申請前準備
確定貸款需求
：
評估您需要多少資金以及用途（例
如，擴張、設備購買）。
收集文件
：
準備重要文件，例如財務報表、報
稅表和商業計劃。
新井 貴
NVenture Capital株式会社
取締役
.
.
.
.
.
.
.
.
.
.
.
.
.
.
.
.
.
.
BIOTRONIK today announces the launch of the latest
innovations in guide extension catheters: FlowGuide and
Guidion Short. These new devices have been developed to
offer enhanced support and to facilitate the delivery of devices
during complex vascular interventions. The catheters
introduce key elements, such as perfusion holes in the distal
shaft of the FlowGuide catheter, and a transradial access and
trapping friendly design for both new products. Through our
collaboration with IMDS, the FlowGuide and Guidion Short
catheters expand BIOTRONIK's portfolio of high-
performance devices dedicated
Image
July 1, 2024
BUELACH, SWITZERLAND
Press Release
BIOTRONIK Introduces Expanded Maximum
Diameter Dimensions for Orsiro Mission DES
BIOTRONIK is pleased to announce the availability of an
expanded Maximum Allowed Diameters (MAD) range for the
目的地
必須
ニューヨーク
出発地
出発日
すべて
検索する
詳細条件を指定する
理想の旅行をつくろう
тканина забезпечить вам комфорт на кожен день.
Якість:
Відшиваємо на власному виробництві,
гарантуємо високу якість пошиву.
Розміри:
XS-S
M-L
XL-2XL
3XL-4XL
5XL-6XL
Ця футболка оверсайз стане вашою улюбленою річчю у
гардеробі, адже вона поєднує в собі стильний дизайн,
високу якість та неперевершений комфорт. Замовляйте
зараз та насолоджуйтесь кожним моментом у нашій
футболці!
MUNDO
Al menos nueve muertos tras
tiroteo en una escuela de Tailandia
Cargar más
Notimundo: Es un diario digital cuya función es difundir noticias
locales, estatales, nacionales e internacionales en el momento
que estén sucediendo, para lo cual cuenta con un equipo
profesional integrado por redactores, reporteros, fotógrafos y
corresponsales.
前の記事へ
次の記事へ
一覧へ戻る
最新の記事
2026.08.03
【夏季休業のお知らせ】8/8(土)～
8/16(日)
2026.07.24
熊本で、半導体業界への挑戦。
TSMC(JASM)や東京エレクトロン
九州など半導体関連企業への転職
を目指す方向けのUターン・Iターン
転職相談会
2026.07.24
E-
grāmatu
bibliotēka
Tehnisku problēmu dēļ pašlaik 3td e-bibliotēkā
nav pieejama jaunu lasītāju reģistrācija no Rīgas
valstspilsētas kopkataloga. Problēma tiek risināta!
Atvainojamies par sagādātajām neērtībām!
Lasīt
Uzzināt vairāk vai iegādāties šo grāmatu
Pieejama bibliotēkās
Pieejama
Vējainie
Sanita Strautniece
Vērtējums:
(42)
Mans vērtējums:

####################

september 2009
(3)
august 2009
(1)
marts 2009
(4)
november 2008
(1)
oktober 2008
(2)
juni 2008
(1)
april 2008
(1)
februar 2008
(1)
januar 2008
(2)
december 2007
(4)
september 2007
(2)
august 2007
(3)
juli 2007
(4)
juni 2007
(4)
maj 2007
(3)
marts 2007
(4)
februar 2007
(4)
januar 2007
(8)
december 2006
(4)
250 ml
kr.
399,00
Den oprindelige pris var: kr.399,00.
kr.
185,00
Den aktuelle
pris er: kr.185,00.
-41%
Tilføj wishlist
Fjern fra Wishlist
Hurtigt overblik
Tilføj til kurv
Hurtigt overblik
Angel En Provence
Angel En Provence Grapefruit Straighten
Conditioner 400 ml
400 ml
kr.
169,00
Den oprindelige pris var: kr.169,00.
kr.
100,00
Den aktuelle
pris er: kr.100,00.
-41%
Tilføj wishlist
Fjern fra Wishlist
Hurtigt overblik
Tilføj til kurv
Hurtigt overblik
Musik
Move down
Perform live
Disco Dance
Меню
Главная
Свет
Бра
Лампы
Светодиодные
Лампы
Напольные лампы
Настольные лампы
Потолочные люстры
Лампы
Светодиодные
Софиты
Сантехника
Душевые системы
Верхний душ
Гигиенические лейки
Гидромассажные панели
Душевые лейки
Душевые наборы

####################

» THE TASK
Scan the entries above for the line containing "Den oprindelige pris var: kr.399,00.", and copy it and all lines after it exactly, down to and including the line containing "Душевые наборы".

» FINISHED TASK
Den oprindelige pris var: kr.399,00.
kr.
185,00
Den aktuelle
pris er: kr.185,00.
-41%
Tilføj wishlist
Fjern fra Wishlist
Hurtigt overblik
Tilføj til kurv
Hurtigt overblik
Angel En Provence
Angel En Provence Grapefruit Straighten
Conditioner 400 ml
400 ml
kr.
169,00
Den oprindelige pris var: kr.169,00.
kr.
100,00
Den aktuelle
pris er: kr.100,00.
-41%
Tilføj wishlist
Fjern fra Wishlist
Hurtigt overblik
Tilføj til kurv
Hurtigt overblik
Musik
Move down
Perform live
Disco Dance
Меню
Главная
Свет
Бра
Лампы
Светодиодные
Лампы
Напольные лампы
Настольные лампы
Потолочные люстры
Лампы
Светодиодные
Софиты
Сантехника
Душевые системы
Верхний душ
Гигиенические лейки
Гидромассажные панели
Душевые лейки
Душевые наборы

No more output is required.